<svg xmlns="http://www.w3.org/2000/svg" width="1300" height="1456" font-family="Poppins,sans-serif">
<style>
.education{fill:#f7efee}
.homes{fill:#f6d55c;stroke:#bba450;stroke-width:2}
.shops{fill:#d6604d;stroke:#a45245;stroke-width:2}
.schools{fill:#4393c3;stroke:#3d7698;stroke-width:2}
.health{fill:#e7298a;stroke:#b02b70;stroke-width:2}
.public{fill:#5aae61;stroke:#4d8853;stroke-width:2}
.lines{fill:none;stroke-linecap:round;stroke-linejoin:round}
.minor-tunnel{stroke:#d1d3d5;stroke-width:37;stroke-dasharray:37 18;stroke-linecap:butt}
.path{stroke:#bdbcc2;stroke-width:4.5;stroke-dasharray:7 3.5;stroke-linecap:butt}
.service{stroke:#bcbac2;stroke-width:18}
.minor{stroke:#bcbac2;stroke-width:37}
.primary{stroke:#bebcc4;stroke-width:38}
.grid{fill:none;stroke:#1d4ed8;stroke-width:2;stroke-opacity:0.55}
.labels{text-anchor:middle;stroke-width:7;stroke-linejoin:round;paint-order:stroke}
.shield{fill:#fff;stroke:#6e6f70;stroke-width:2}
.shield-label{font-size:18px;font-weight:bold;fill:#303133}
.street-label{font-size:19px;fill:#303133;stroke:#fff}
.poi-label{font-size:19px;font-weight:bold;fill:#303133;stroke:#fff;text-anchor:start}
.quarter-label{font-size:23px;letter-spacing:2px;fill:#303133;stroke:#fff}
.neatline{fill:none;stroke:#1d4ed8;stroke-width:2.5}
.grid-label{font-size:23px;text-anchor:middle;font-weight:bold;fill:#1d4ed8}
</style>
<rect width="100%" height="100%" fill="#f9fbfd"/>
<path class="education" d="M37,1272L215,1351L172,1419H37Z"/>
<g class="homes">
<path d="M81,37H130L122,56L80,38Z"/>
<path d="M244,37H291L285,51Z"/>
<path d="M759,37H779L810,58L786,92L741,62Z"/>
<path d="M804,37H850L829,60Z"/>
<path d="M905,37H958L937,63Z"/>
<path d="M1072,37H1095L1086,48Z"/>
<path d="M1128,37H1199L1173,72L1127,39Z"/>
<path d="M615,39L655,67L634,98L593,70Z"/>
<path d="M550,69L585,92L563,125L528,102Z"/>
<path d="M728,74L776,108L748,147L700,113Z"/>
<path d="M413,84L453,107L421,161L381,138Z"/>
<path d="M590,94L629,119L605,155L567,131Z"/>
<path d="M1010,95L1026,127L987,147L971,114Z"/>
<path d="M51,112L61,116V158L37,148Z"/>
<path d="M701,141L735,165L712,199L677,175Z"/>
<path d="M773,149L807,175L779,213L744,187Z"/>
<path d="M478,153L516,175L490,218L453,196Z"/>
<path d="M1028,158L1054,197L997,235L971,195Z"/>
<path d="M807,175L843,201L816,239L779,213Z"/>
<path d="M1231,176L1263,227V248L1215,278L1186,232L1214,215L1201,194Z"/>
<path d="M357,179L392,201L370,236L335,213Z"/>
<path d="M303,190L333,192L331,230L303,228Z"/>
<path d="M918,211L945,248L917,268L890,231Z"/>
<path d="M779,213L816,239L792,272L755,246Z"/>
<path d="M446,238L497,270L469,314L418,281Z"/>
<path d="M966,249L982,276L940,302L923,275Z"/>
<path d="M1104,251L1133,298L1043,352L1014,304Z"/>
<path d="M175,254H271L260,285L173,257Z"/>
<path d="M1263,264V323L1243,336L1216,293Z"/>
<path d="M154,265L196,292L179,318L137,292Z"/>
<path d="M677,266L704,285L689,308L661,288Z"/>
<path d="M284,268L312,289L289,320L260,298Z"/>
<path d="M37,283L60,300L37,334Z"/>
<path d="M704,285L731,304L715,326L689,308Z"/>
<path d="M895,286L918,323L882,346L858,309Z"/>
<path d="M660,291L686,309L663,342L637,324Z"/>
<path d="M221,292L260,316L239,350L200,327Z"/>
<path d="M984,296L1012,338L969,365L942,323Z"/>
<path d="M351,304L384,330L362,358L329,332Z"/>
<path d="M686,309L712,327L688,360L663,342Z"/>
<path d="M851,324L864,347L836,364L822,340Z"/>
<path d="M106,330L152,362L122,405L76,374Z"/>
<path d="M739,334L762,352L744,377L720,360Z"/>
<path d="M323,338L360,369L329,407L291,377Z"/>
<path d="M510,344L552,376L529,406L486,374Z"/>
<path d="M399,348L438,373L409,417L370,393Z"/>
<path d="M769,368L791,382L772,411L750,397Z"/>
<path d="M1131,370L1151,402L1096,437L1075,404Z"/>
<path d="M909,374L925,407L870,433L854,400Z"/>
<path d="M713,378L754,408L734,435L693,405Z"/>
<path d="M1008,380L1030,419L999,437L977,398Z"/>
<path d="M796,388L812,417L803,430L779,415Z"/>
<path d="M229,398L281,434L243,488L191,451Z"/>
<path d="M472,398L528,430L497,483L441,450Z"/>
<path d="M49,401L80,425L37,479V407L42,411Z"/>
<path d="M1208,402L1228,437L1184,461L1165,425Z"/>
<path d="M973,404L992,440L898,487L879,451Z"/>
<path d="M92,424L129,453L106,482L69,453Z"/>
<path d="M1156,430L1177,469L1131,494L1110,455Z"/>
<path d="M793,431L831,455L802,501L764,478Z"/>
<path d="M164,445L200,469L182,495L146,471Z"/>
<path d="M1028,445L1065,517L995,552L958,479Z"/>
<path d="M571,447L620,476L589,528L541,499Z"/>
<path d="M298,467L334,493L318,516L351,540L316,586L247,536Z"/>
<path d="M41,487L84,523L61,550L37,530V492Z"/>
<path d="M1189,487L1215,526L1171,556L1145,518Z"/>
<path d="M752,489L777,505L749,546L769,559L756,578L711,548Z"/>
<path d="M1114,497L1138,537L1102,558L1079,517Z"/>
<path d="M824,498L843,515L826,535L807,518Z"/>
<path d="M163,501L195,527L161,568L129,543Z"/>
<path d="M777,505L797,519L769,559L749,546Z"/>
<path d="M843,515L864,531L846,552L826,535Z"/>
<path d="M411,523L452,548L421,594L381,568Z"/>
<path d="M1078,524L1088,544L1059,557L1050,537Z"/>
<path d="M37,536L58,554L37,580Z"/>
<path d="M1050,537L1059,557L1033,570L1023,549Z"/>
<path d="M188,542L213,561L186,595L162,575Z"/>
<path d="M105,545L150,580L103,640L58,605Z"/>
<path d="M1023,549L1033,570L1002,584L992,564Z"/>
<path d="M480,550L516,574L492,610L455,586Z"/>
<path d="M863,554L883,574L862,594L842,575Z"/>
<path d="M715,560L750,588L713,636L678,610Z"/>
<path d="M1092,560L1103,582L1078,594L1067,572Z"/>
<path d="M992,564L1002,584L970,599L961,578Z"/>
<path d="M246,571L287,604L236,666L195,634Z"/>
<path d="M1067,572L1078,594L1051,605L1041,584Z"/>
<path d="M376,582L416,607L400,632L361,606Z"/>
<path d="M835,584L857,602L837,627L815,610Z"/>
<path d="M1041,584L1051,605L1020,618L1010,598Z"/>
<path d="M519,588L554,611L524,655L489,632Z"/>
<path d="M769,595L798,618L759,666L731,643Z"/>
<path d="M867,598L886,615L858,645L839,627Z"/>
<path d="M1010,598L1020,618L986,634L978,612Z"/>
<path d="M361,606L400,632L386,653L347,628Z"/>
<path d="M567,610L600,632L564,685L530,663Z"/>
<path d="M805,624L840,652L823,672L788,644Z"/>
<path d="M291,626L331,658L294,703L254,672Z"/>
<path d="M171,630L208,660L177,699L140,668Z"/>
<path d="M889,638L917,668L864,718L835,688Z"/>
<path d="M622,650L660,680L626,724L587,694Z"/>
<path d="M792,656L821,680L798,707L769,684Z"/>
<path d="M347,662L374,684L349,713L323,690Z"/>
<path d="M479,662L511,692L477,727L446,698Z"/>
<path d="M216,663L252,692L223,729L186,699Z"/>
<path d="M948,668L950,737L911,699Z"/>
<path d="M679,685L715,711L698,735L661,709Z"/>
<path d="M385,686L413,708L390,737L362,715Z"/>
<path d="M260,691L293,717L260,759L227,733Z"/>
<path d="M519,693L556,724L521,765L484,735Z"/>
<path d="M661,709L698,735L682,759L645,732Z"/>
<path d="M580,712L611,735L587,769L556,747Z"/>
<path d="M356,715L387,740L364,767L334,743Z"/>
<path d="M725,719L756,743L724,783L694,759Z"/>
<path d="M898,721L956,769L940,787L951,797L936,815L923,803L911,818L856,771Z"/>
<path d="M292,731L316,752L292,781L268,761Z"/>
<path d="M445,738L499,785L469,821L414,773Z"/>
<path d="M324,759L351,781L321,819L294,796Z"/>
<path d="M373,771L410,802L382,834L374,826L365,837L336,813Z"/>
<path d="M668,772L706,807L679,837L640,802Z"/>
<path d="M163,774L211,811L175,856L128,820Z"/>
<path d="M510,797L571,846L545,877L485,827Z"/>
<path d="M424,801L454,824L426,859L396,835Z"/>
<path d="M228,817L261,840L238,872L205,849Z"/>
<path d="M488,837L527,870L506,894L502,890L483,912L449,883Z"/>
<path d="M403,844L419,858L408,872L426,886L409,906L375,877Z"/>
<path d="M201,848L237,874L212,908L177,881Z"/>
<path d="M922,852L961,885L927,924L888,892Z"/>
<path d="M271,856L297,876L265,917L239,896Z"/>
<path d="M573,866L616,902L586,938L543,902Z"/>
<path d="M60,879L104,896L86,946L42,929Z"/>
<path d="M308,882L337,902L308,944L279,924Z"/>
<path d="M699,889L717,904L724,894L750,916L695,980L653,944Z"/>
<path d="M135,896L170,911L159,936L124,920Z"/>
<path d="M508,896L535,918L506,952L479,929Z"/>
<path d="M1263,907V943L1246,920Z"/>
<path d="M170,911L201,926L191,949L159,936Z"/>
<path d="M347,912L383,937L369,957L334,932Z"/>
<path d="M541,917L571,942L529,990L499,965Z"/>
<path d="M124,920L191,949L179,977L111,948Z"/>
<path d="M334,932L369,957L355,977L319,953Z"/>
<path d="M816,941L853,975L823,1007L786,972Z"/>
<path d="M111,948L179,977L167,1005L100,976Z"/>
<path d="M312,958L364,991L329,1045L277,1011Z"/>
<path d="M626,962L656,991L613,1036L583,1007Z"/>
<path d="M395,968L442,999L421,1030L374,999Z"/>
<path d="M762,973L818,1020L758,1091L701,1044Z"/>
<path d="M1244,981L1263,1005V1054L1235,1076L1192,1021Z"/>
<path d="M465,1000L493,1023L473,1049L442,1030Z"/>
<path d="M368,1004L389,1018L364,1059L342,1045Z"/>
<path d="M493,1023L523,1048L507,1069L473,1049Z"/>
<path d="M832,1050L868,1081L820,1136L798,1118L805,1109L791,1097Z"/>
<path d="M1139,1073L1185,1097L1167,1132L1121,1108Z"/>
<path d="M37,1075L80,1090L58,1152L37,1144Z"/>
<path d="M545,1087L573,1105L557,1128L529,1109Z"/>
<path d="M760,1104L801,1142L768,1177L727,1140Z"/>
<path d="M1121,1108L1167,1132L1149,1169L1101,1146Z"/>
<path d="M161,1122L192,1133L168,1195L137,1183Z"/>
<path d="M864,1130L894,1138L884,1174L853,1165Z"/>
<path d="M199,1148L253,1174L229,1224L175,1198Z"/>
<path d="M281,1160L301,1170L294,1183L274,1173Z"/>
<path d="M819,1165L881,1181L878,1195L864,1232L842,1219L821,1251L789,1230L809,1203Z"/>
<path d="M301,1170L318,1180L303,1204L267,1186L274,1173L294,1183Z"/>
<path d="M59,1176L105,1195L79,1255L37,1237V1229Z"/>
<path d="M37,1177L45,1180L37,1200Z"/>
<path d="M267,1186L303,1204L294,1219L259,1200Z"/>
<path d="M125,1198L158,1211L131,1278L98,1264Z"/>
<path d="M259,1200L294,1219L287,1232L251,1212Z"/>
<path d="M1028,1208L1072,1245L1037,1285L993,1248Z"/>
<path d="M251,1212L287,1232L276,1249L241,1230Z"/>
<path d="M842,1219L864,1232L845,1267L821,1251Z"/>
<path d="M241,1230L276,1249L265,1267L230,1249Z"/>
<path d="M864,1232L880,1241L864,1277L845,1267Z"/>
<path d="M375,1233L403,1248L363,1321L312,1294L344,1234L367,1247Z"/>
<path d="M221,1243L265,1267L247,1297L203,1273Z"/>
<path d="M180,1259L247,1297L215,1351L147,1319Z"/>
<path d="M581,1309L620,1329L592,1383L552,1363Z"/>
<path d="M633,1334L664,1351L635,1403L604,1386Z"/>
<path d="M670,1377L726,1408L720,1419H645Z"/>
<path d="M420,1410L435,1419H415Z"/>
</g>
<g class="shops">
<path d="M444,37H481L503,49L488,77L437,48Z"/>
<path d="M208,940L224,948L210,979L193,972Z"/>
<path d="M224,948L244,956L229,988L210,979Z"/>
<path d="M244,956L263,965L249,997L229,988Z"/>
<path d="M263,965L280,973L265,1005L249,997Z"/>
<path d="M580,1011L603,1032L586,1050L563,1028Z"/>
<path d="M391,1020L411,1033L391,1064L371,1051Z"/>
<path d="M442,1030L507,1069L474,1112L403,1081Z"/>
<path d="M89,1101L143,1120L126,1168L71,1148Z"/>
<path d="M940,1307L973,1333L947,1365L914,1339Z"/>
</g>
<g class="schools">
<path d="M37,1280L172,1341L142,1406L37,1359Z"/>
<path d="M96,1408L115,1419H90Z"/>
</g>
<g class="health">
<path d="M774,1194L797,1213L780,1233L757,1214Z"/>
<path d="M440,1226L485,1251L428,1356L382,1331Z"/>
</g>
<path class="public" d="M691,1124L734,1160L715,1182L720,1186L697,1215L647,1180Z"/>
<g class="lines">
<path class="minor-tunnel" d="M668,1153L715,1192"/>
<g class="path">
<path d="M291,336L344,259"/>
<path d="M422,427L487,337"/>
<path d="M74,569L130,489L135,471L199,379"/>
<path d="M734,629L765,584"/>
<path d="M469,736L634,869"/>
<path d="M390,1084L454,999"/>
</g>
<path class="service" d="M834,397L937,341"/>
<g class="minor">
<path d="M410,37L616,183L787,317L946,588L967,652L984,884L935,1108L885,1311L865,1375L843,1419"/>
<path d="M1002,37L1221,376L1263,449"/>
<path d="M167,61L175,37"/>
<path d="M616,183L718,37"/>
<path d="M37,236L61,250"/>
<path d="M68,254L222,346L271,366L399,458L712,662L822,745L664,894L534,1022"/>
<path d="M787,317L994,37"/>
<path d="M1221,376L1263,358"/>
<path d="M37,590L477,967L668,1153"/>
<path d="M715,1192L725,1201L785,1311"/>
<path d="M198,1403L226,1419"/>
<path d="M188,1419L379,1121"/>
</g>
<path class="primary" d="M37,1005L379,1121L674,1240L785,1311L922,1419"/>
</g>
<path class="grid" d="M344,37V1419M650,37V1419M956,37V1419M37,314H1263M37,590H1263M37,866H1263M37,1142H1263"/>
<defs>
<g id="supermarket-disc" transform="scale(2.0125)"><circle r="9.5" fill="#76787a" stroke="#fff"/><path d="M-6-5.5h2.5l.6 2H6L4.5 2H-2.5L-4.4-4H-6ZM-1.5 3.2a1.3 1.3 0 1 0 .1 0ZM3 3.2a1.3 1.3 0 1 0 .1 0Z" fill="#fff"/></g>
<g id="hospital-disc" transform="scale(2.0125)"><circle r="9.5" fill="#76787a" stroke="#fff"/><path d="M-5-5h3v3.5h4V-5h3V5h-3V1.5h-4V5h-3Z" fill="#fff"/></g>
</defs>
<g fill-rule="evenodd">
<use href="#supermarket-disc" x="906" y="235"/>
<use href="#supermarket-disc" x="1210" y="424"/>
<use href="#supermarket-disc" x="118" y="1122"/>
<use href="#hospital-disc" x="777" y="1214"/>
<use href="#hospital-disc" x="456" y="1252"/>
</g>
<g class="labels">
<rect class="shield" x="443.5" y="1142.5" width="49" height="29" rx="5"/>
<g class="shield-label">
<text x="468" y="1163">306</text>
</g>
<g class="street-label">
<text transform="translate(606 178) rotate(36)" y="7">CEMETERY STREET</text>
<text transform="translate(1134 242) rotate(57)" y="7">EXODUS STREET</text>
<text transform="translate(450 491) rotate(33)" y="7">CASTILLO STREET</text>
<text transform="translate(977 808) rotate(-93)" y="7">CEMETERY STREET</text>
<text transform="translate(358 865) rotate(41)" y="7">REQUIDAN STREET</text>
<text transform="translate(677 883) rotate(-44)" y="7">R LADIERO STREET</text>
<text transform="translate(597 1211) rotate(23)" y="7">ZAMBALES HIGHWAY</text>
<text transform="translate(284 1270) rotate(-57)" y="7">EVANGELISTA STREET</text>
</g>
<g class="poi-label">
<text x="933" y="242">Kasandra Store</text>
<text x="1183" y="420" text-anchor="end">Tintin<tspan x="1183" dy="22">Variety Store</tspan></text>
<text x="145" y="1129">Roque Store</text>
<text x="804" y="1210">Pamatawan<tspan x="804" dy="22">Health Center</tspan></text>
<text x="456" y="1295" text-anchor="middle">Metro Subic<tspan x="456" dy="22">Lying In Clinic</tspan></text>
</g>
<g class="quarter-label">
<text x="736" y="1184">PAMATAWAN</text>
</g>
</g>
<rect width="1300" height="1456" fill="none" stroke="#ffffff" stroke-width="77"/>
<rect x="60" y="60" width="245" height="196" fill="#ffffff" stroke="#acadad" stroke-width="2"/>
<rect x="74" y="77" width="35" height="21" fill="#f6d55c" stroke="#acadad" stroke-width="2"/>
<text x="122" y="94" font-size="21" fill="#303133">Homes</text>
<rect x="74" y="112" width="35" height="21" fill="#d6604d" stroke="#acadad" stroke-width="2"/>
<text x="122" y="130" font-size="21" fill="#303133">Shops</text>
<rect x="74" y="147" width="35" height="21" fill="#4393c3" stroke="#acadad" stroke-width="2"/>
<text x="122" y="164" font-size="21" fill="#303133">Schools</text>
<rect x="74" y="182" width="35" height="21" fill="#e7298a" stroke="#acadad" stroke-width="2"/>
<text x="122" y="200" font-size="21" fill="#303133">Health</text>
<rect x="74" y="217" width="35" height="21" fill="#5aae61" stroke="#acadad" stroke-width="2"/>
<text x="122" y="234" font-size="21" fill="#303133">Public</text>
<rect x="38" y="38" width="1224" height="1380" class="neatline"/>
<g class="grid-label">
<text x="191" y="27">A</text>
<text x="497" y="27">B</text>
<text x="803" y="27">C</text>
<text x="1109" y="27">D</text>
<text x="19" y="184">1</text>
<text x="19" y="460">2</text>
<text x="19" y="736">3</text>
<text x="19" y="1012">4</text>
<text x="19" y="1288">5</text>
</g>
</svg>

========================================================================

§ WORK TASK: Return every line of the entries above that the string "grid" appears in.

§ WRITTEN REPLY:
.grid{fill:none;stroke:#1d4ed8;stroke-width:2;stroke-opacity:0.55}
.grid-label{font-size:23px;text-anchor:middle;font-weight:bold;fill:#1d4ed8}
<path class="grid" d="M344,37V1419M650,37V1419M956,37V1419M37,314H1263M37,590H1263M37,866H1263M37,1142H1263"/>
<g class="grid-label">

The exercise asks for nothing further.